You’ll find that life is still worth-while
If you do just smile.
Lyrics by John Turner and Geoffrey Parsons
This famous song has no doubt brought a smile to many faces over the decades. From a mindfulness point of view, we may not agree with the line ‘hide every trace of sadness’, since we don’t want to deny our feelings. However, there is a practice which the Vietnamese Zen teacher Thich Nhat Hanh calls a gentle half smile, which can indeed brighten our day, without needing to pretend that life is all wonderful.
When we look at advertising we are bombarded with ecstatic smiles, showing two rows of perfect white teeth, giving the impression of a fully realised human life. In the past we may have been told ‘come on, smile!’:) when we’ve been having a bad day, and we probably rather resented this! It’s quite galling to be told to smile when you’re feeling lousy.

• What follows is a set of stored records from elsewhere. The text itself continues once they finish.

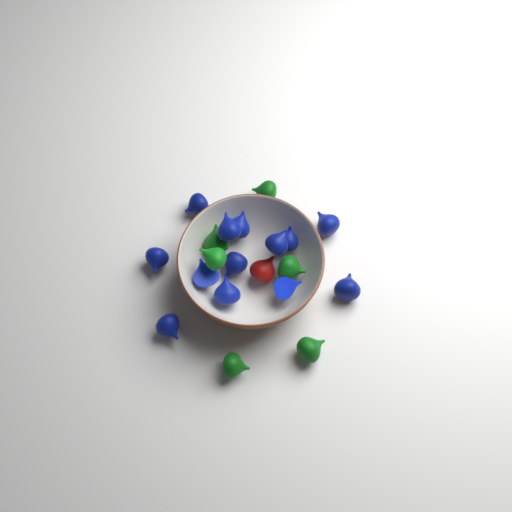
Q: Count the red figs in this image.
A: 1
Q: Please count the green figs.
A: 6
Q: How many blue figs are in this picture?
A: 13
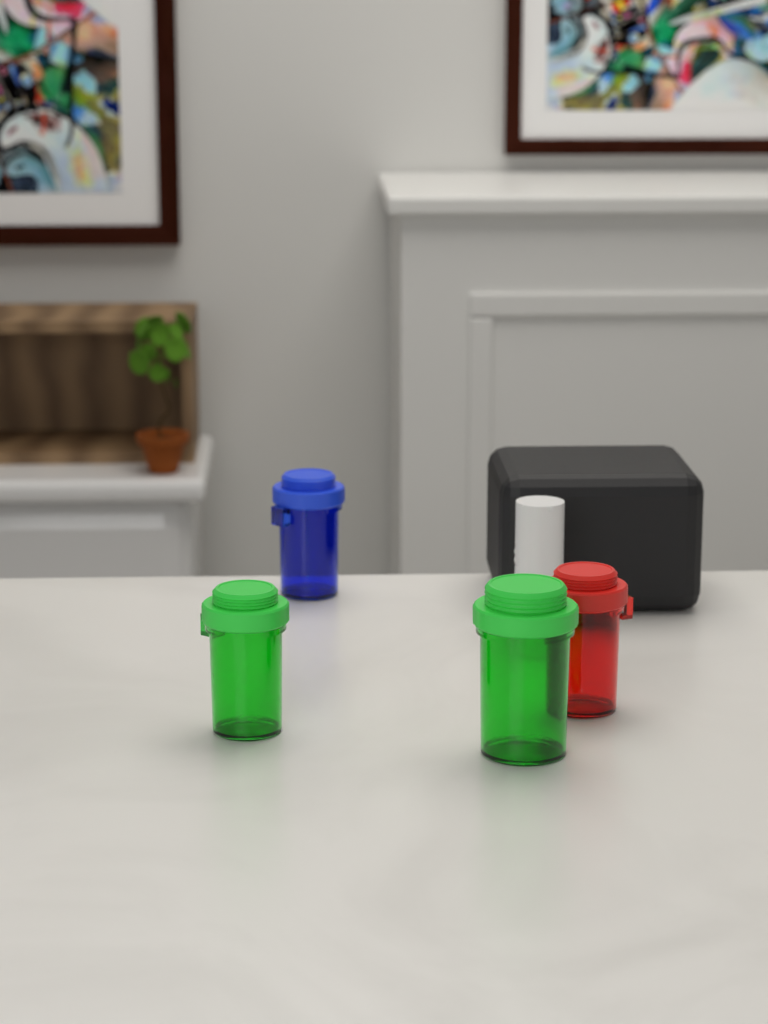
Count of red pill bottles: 1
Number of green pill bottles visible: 2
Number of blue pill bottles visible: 1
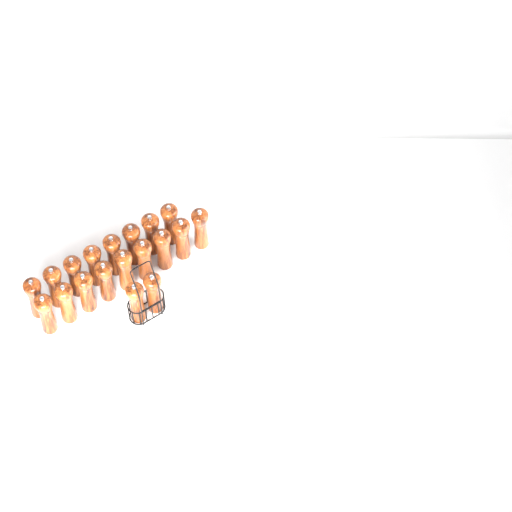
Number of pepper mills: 19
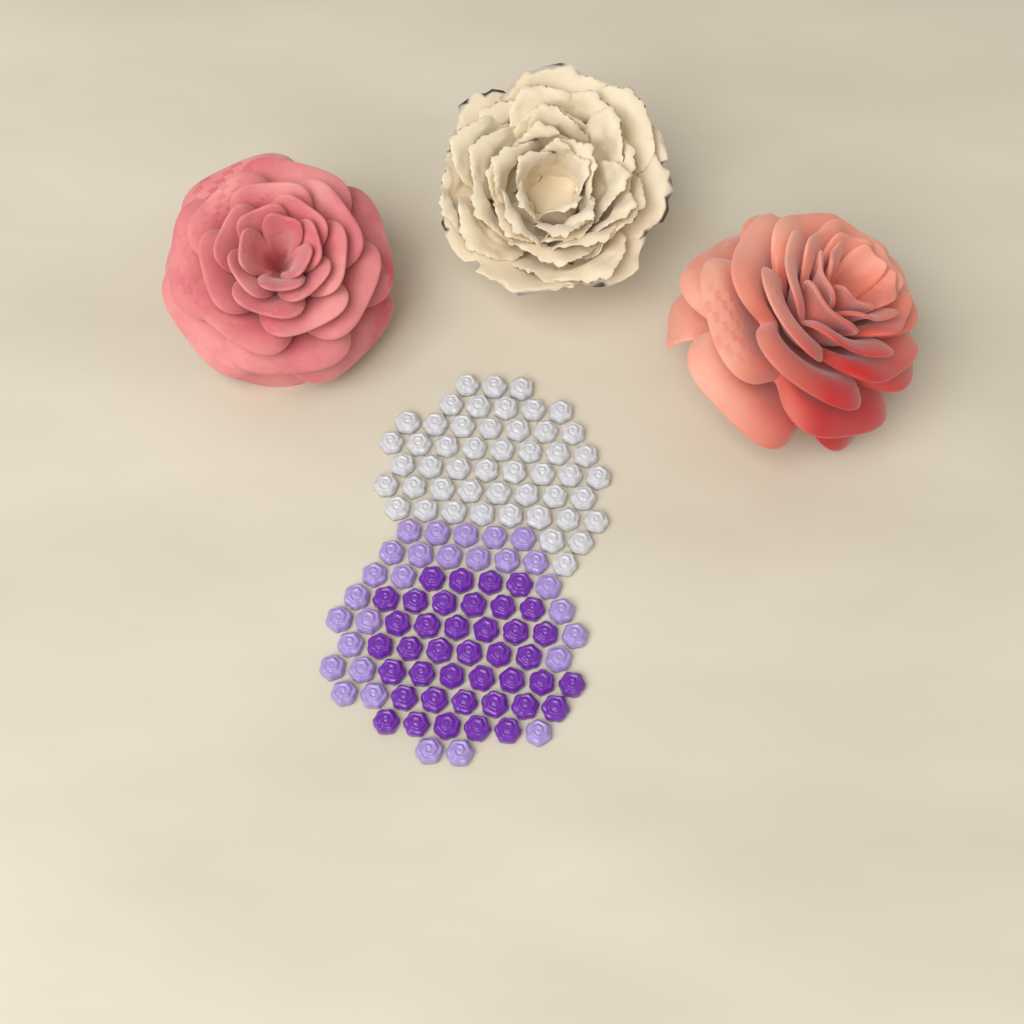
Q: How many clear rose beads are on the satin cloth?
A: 50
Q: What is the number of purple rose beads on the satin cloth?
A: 40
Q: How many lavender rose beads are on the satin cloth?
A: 28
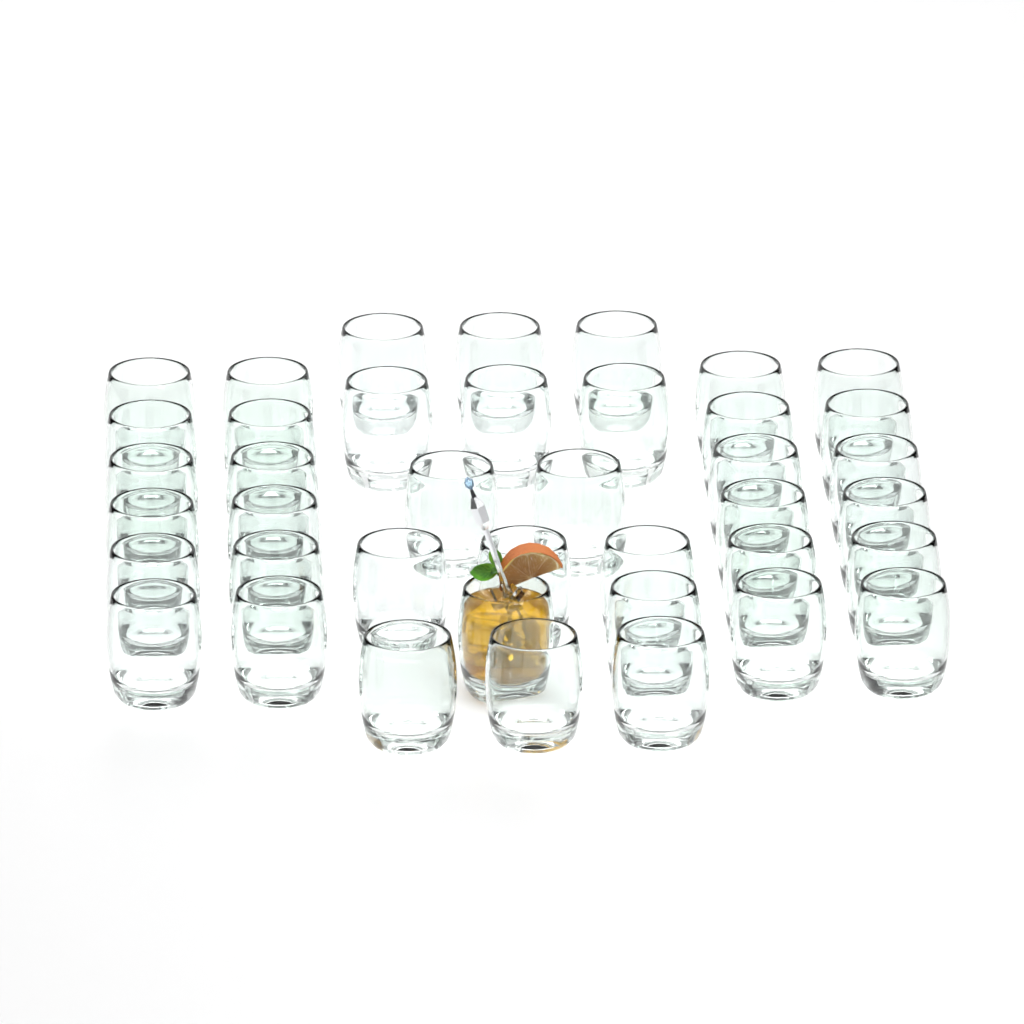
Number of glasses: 40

And we have all come across the compulsory professional smile, which depending on the person may still be friendly, but in the wrong hands can feel cold and arrogant.

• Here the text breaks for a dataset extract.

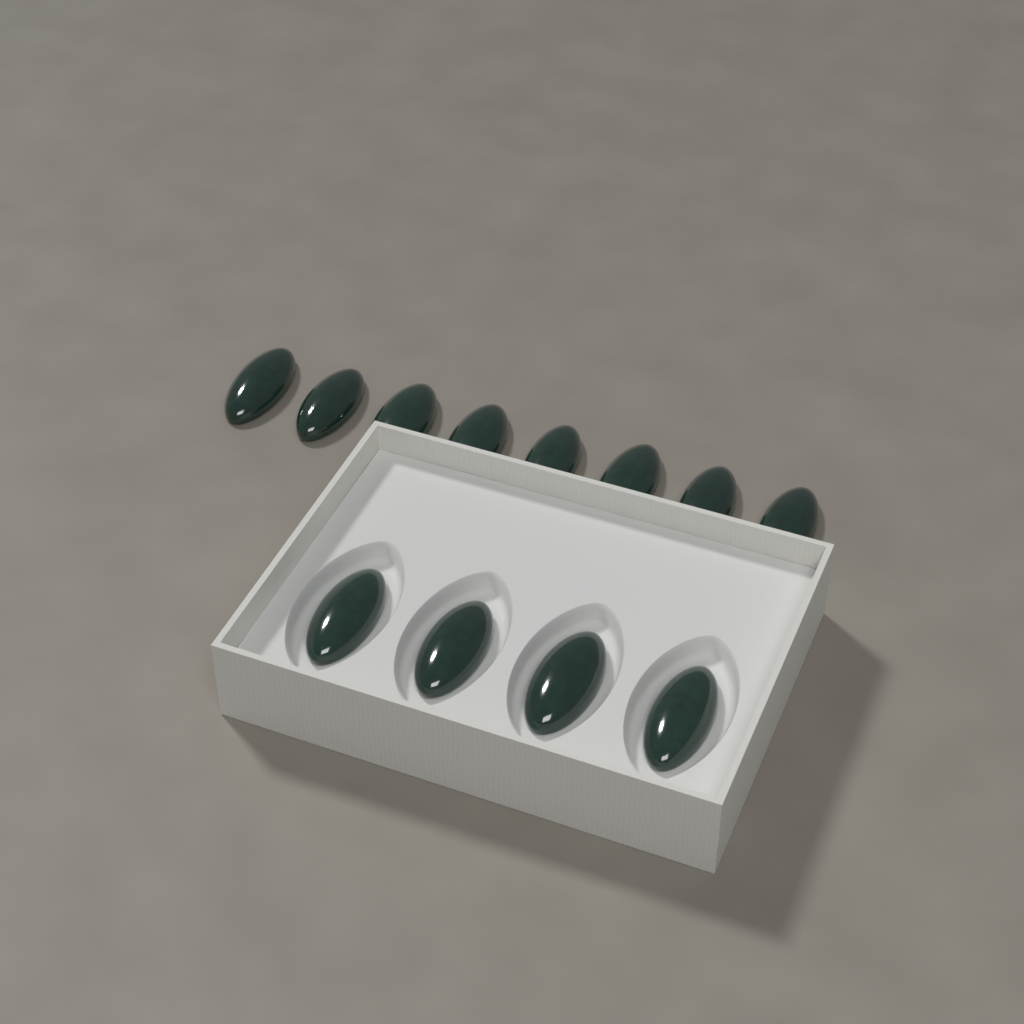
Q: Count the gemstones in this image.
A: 12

The gentle half smile is a way of bringing positive energy into our day, of lifting our spirits without necessarily trying to radically change our underlying feeling state. We can feel sad, or anxious, and still find our outlook improves if we sit with those feelings while we have a gentle smile on our face. It’s quite easy to habitually frown without even noticing we’re doing this. It’s a good practice to start our meditation with a reminder to gently smile, but we can also bring this half smile to our face throughout the day.
The meditation teacher Tara Brach has a lovely way of extending this practice. During some of her guided meditations, she suggests feeling the gentle half smile behind the eyes, behind the face, in the heart centre. We can also send the half smile to parts of our body which may be hurting, or which feel tense. It’s easy for us to metaphorically frown at various parts of the body, either because of pain, or because of a sense there is something ‘wrong’ with our bodies. It’s so much more friendly to bring a gentle smile to different regions of our bodies instead.
When we are talking to other people, it may not always be appropriate to be beaming a wide smile at them. They may be talking about something which has distressed them, or criticising you, and a big smile would look out of place. But even in those situations, you can still imagine a gentle half smile behind your eyes, and you will look more open and receptive to the other person, and they may feel you are being warm and friendly towards them.
It is a wonderful habit to cultivate, and encapsulates what mindfulness meditation is about – not pretending that life is other than it is, but choosing small actions which will gradually infuse our days with more positive states of mind.
Weekly practice idea:
This week, try the gentle half smile, when you are by yourself and also with other people. Notice how it feels.